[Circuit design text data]

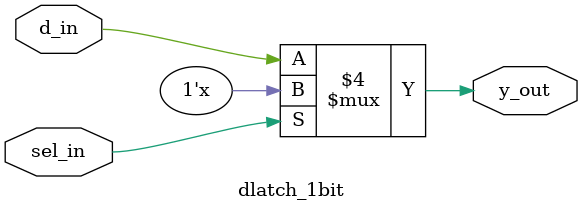
<source format=v>
`timescale 1ns / 1ps


module dlatch_1bit(
input d_in,
input sel_in,
output reg y_out);

always@(*)
begin
    if(!sel_in)
        y_out=d_in;
        
    end
endmodule

</source>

Work item —
The images are to be left out; every line above should be set down exactly.

Finished exercise —
<source format=v>
`timescale 1ns / 1ps


module dlatch_1bit(
input d_in,
input sel_in,
output reg y_out);

always@(*)
begin
    if(!sel_in)
        y_out=d_in;
        
    end
endmodule

</source>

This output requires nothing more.